The credit image of the Philippines got another boost after NICE Investors Service cited its governance reforms and intensified campaign for infrastructure development.

NICE upgraded the country’s credit rating by a notch from the minimum investment grade of BBB- to BBB. The move has tightly secured the Philippines’ place within the investment-grade territory.

In a statement released Friday, NICE, which is based in South Korea, said the upgrade was anchored on “improved government transparency as well as enhanced environment backed by expanded infrastructure and social overhead capitals in the form of public-private partnerships.”

The upgrade came amid sustained rise in infrastructure investments, with the state budget for infrastructure rising to 5 percent of GDP this year from 1.8 percent in 2010.

Also, infrastructure contracts amounting to $4.8 billion have been awarded to private-sector investors since 2010 under the Public Private Partnership (PPP) program, making the Philippines one of the most active infrastructure markets in the ASEAN.

The Philippines’ new credit rating with NICE is assigned a “stable” outlook, indicating it may stay the same at least over the short term despite challenges posed by external developments.

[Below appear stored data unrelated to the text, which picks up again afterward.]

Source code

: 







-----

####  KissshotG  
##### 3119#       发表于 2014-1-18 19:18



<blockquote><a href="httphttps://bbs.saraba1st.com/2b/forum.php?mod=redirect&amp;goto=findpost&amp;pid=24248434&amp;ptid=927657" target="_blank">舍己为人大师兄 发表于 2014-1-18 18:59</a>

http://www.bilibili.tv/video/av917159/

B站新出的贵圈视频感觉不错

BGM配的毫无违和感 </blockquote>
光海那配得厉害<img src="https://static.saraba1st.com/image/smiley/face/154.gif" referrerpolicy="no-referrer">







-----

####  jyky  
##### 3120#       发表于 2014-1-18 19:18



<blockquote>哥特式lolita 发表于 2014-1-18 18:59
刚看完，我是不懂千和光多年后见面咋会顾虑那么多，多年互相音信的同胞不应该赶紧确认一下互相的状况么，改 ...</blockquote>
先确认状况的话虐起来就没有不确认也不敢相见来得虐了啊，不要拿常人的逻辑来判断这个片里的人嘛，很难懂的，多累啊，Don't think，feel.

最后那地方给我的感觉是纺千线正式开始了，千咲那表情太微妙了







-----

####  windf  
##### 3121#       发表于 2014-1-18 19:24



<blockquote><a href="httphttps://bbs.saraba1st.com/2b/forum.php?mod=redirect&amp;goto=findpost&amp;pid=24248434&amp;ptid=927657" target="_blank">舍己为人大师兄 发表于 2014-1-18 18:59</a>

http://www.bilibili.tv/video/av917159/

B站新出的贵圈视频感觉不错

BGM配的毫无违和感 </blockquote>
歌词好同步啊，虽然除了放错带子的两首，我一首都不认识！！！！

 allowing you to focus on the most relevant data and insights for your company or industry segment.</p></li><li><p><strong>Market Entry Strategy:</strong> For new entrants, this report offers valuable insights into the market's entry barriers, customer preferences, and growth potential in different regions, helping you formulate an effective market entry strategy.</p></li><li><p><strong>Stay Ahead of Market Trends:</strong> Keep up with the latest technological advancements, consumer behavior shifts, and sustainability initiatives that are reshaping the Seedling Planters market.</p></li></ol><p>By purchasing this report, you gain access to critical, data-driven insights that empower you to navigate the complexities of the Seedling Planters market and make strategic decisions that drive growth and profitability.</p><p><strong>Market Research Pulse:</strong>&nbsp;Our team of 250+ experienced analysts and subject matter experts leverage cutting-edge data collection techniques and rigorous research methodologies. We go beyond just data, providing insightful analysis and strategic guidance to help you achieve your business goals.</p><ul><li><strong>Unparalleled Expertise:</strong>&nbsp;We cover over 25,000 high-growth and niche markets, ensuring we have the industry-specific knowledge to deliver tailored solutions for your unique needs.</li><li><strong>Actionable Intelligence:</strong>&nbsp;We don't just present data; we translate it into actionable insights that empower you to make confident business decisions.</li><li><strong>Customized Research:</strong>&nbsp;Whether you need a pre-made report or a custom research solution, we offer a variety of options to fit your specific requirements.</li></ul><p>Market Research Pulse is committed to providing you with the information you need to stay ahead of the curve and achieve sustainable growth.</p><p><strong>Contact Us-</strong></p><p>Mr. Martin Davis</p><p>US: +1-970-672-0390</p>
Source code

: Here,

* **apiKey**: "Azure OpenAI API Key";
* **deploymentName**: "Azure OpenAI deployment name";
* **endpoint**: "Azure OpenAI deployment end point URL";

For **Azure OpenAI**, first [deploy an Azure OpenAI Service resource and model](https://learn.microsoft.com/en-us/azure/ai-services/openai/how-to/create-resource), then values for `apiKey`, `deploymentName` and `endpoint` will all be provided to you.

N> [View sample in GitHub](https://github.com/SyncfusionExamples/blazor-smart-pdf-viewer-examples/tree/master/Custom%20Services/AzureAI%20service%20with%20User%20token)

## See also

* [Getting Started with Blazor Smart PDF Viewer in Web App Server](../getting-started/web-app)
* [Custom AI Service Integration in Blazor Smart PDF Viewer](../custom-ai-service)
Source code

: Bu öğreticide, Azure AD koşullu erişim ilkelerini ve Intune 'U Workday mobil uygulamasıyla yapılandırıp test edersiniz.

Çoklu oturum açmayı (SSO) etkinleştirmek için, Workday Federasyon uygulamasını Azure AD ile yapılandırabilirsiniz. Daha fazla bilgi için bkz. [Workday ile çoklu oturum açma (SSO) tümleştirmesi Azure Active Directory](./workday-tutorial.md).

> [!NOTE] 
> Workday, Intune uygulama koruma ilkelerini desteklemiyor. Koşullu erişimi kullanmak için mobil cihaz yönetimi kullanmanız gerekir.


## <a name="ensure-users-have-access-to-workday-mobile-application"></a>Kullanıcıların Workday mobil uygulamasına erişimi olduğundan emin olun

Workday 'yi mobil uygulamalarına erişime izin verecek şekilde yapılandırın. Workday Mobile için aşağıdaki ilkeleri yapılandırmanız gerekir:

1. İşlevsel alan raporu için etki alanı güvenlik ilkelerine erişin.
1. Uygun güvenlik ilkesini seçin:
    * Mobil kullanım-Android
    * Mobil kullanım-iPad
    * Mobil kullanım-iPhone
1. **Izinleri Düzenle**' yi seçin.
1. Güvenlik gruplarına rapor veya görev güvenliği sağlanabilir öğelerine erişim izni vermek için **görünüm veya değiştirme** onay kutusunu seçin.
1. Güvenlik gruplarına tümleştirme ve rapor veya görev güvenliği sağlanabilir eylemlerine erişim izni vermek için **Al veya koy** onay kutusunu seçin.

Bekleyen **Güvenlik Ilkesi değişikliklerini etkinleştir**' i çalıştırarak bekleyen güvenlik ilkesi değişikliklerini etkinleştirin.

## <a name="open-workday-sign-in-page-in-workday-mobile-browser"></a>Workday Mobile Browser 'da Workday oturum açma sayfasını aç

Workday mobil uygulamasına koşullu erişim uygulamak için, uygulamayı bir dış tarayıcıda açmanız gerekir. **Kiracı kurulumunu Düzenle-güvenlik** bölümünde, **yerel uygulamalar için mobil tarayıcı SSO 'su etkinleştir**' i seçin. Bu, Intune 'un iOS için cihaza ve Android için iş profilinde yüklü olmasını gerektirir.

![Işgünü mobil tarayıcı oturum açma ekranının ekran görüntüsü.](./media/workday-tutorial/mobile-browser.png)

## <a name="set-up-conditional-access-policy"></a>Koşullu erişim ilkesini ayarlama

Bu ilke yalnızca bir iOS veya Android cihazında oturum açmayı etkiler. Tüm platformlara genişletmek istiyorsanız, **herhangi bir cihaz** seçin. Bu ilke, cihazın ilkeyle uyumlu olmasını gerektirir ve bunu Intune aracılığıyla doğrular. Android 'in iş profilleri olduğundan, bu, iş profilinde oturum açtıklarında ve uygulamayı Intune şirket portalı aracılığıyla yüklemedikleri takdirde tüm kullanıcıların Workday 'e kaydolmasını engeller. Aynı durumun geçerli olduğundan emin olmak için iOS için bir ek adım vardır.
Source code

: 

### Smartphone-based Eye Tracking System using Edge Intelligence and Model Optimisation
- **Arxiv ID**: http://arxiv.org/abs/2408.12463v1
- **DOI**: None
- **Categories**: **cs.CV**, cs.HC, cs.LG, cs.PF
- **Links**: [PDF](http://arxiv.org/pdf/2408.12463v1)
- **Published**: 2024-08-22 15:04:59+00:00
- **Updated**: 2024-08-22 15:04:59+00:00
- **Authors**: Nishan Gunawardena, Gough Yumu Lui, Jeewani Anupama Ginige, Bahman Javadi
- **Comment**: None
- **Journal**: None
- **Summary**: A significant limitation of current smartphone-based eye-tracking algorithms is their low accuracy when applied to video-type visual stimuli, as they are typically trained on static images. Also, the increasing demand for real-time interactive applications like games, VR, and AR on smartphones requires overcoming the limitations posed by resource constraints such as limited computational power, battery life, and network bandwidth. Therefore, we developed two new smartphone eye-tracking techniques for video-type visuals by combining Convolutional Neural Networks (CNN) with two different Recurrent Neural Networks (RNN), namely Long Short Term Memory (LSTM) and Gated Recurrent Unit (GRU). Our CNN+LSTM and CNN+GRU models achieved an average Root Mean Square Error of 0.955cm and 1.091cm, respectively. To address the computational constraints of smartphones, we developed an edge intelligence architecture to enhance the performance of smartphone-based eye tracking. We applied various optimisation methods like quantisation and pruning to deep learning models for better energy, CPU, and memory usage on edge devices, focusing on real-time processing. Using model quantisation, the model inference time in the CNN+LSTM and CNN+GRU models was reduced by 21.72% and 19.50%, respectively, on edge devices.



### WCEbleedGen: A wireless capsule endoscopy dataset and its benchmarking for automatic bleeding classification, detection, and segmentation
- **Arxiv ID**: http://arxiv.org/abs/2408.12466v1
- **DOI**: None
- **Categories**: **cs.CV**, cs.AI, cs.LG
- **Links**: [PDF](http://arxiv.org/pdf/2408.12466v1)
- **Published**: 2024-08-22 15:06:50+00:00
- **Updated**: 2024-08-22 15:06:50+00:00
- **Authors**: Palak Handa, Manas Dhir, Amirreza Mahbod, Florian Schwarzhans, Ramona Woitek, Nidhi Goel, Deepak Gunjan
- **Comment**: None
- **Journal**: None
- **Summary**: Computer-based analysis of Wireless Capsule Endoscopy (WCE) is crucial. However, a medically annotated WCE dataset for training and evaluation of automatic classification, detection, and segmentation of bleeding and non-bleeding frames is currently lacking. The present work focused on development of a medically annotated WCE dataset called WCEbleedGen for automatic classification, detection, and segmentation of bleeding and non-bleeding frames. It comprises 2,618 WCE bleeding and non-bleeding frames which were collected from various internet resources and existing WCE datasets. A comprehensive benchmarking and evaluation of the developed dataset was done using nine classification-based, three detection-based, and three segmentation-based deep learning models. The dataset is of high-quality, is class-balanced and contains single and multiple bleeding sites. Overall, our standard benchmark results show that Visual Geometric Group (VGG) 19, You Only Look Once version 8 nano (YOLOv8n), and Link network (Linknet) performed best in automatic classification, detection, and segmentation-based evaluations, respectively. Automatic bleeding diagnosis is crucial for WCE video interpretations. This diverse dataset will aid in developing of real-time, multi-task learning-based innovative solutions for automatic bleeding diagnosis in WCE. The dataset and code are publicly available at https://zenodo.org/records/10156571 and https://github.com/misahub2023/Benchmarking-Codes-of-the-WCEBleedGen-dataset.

Compared with peers, NICE said, the Philippines is seen to be more resilient to shocks, including the impact of a slowing Chinese economy and market volatility arising from higher interest rates in the United

“Considering its [Philippines] trade structure and strong FX [foreign exchange] liquidity, the impact of global economic uncertainties such as slowdown of the Chinese economy and US interest rate hike will be manageable,” NICE said.

The credit watchdog expects the Philippines to sustain a robust economic growth of 6.3 percent over the short and medium term.

Meantime, economic officials welcomed the latest credit-rating upgrade, which marks the 24th positive rating action for the Philippines under the Aquino administration (9 outlook changes to “positive” and 15 actual hikes in credit ratings from various agencies).

“The string of favorable actions from credit rating agencies, the latest of which is from NICE Investors Service, resonates the process of economic strengthening that the Philippines has undergone over the years. Contributory to this process were forward-looking monetary policy, proactive bank supervision, and prudent external accounts management, which have played crucial roles in promoting a stable
inflation environment and a strong financial system,” BSP Governor Amando M. Tetangco, Jr. said.

Finance Secretary Cesar V. Purisima remarked, “Virtuous cycles result from dogged discipline, even when political headwinds seem too strong. Expanded fiscal space has opened up a Pandora’s box of opportunities in infrastructure, allowing us to play a fast game of catch-up with our neighbors.”

“With increased transparency, we have empowered citizens who participate in the process of governance, and who—having known the gains reforms can bring—will refuse to roll back progress,” he added.

Purisima also noted that with this latest credit rating action from NICE, Fitch Ratings remains the only agency that assigns the minimum investment grade to the Philippines. The others assign higher ratings.

Investor Relations Office (IRO) Executive Director Editha L. Martin said upgrades in credit ratings have provided concrete benefits for the economy, including improved business confidence and reduced borrowing cost for the government. The latter has contributed to lower commercial lending rates for consumers and businesses as well, thus fueling consumption and investments.

“Having reaped the gains of investment grade sovereign credit ratings, there should be no room for the economy to slide back. The Filipino people, as it is incumbent upon them, are expected to demand from our leaders the kind of governance that will ensure that the economic transformation of the Philippines over the last half decade transcends changes in political settings,” Martin said.